Tarefa a: Copie sem alterar nada o trecho do texto sobre os estágios do morrer, começando em "Tecnicamente falando , isto" e terminando em "no coração .".

Texto fornecido:
--------------------------------------------------
Continuamos , porém , com os estágios do processo do morrer . No sexto estágio , dissolve-se a mente sutil juntamente com seu vento , e emerge uma mente ainda mais sutil , chamada de " aumento do vermelho " , que é igualmente uma experiência de luz brilhante . Neste caso , porém , trata-se de uma experiência semelhante a um claro dia de outono banhado por uma brilhante luz solar .
Tecnicamente falando , isto ocorre porque se dissolveram os ventos que sustentam a vida material , de modo que todos os nós e constrições ao redor do umbigo que aí estavam retendo o bodhicitta vermelho , ou gota vermelha , se soltam ou são afrouxados . Então , a gota vermelha sobe até a gota indestrutível , no coração .
Quando a atinge , a mente do aumento do vermelho surge espontaneamente .
O sétimo estágio , segundo se afirma , é a dissolução da mente sutil do aumento do vermelho e a emergência de uma mente e de um vento ainda mais sutis , a que se dá o nome de " mente da quase-realização do negro " . Nesse estado , cessa por completo a consciência , e dissolve-se toda a manifestação . Além disso , há uma cessação de todas as consciências e energias específicas que se desenvolveram nesta vida . Diz-se que é a experiência de uma noite completamente negra , sem estrelas , sem nenhuma luz . Denomina-se " quase-realização " pois está , por assim dizer , " aproximando-se " da realização final ; está se aproximando da clara luz do vazio . Em outras palavras , pode-se imaginar que esse nível é o mais elevado do sutil ou o mais baixo do causal , ou que é a dimensão não-manifesta do próprio espírito . Tecnicamente falando , esse " negrume " ocorre porque a gota branca de cima e a gota vermelha de baixo cercam agora a gota indestrutível , eliminando assim toda a percepção .
--------------------------------------------------
Tarefa b: Edite todas as entradas abaixo, trocando "value" por "reading" sem mudar mais nada, e deixe as imagens fora da resposta.
--------------------------------------------------
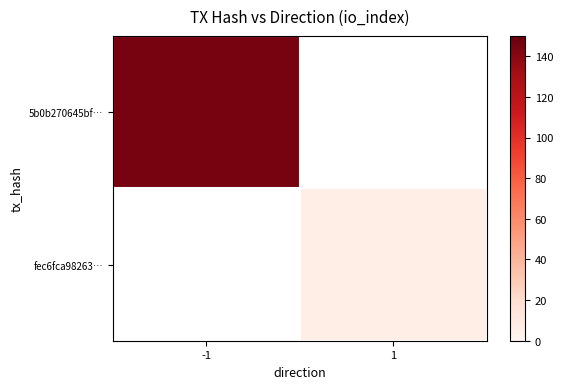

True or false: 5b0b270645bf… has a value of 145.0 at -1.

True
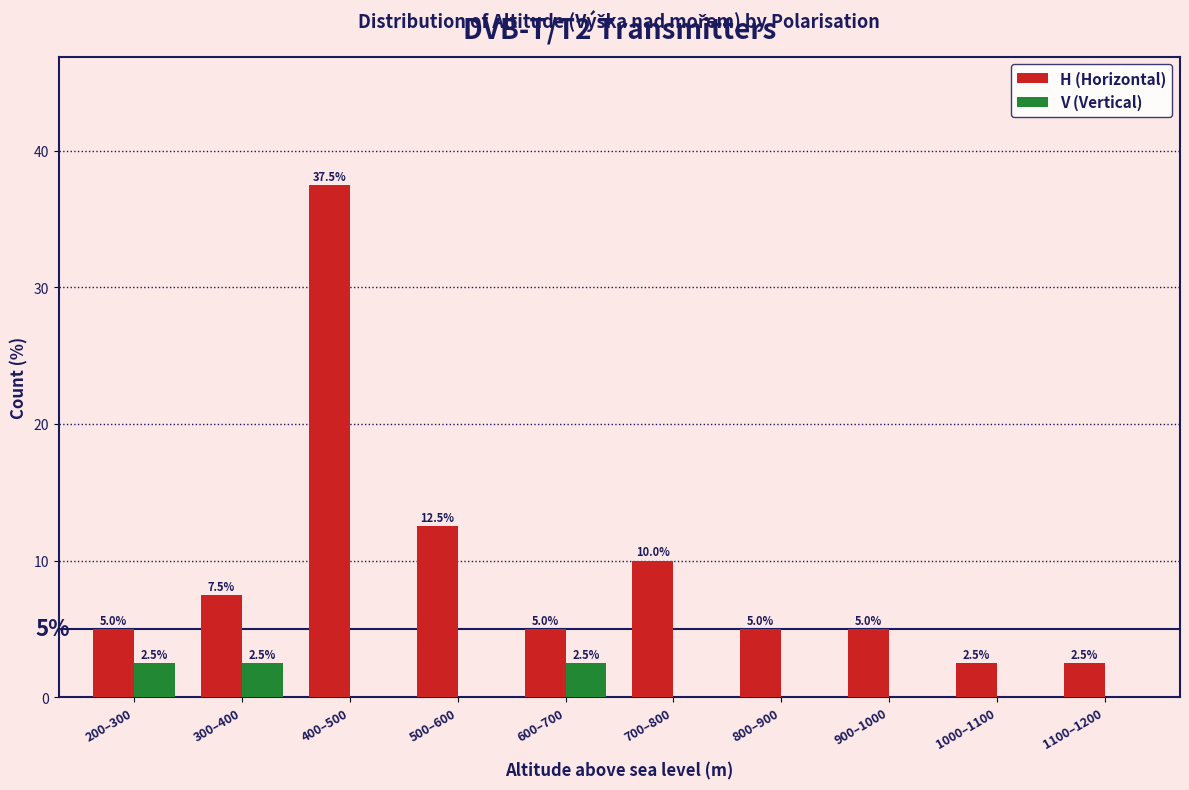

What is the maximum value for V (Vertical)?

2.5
--------------------------------------------------
Sua solução a:
Tecnicamente falando , isto ocorre porque se dissolveram os ventos que sustentam a vida material , de modo que todos os nós e constrições ao redor do umbigo que aí estavam retendo o bodhicitta vermelho , ou gota vermelha , se soltam ou são afrouxados . Então , a gota vermelha sobe até a gota indestrutível , no coração .

Sua solução b:
True or false: 5b0b270645bf… has a reading of 145.0 at -1.

True

What is the maximum reading for V (Vertical)?

2.5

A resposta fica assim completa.